Medtronic, Fitbit Join Forces In Diabetes Care Partnership

Medtech giant Medtronic has spent much of 2016 partnering with technology companies in the name of diabetes care management.

Medtronic, Fitbit Join Forces In Diabetes Care Partnership
Medtronic will bring its iPro2 Continuous Glucose Monitoring (CGM) system, a tool used in diabetes care, to Fitbit wearable fitness devices as part of a partnership between the two companies.
The medical device maker, which maintains its U.S. operational headquarters in Fridley, announced the collaboration on Wednesday. The company said the convenience of Fitbit devices would allow diabetics to more easily understand and monitor the relationship between exercise and glucose levels.
Glucose, otherwise known as blood sugar, is a critical measurement tool in predicting if a diabetic is about to experience hypoglycemia, or insulin shock.
Medtronic said it would develop a mobile app version of its CGM system for the Fitbit, called the iPro2 myLog app.

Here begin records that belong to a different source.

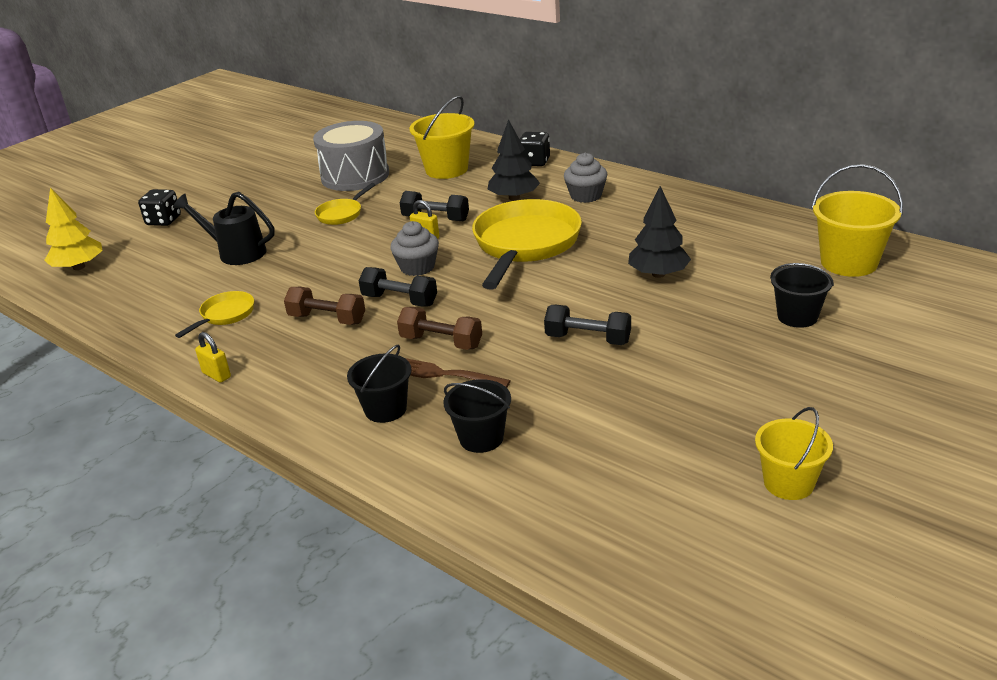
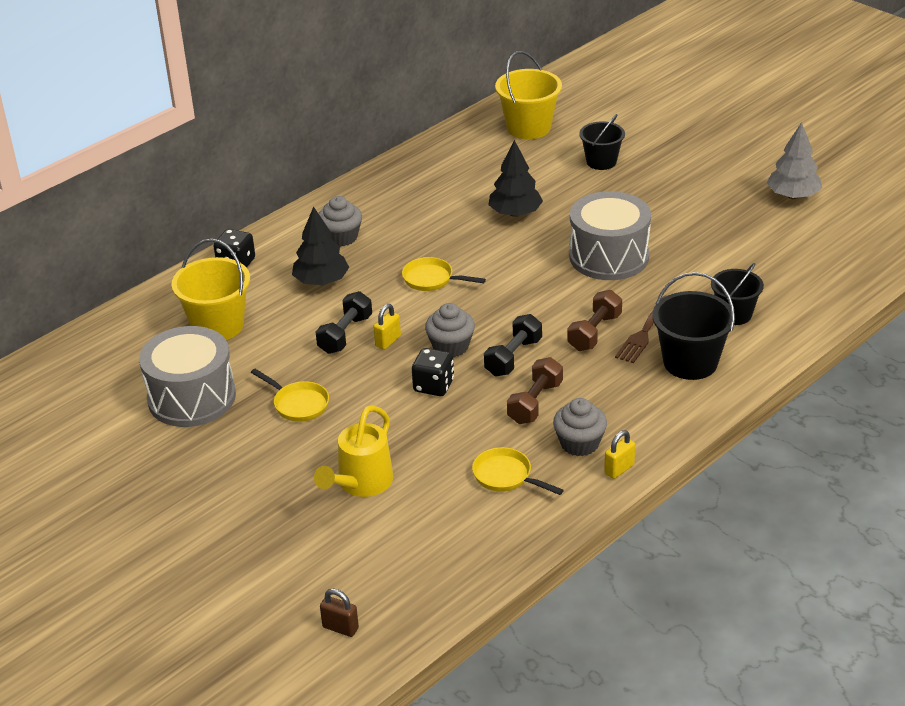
camera: 85 degrees left, 5 degrees up
yellow tree [44,188,103,270] -> brown padlock [320,589,359,637]
black dice [138,189,181,226] -> black dice moved to [412,348,454,396]
black watering can [173,192,275,265] -> yellow watering can [314,405,393,497]
black bucket [347,345,412,423] -> black bucket [652,272,735,380], size x1.51
yellow pan [472,199,582,290] -> yellow pan [402,257,486,291], size x0.46
black dumbbell [544,305,631,345] -> grey drum [569,191,651,280]
yellow bucket [755,407,833,500] -> grey tree [767,122,822,199]
none -> grey cupcake [553,398,607,456]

The app will be able to interpret data gathered by a Fitbit activity tracker and relate it back to glucose levels.
“Many patients are manually tracking and recording their physical activity, requiring them to recall and communicate that information to their physician from memory,” Medtronic said in its release. “MyLog will simplify the sharing of information with a patient’s health care team, facilitating productive discussions about care and the benefits of exercise on diabetes management.”
Beyond a Fitbit device, certain heart monitors and other clinical trackers using the iPro2 system can be used to record how a nutrition plan, medication and other daily activities can affect a person with diabetes. Medtronic’s ability to provide wide coverage monitoring capabilities is due in part to collaborations with other technology companies.
In May, Medtronic partnered with wireless tech development company Qualcomm Life in effort to develop “next-generation CGM systems.”
At the start of 2016, Medtronic also unveiled details behind an app it was creating with IBM and its Watson artificial intelligence program. That app, known as Sugar.IQ, was officially revealed in September and is said to be capable of predicting cases of hypoglycemia up to three hours in advance.
Through these partnerships, Medtronic is hoping to make a bigger splash within the $240 billion diabetes care market, which experts say could grow even larger as the 415 million people living with diabetes worldwide is expected to grow by about 50 percent in the next 20 years.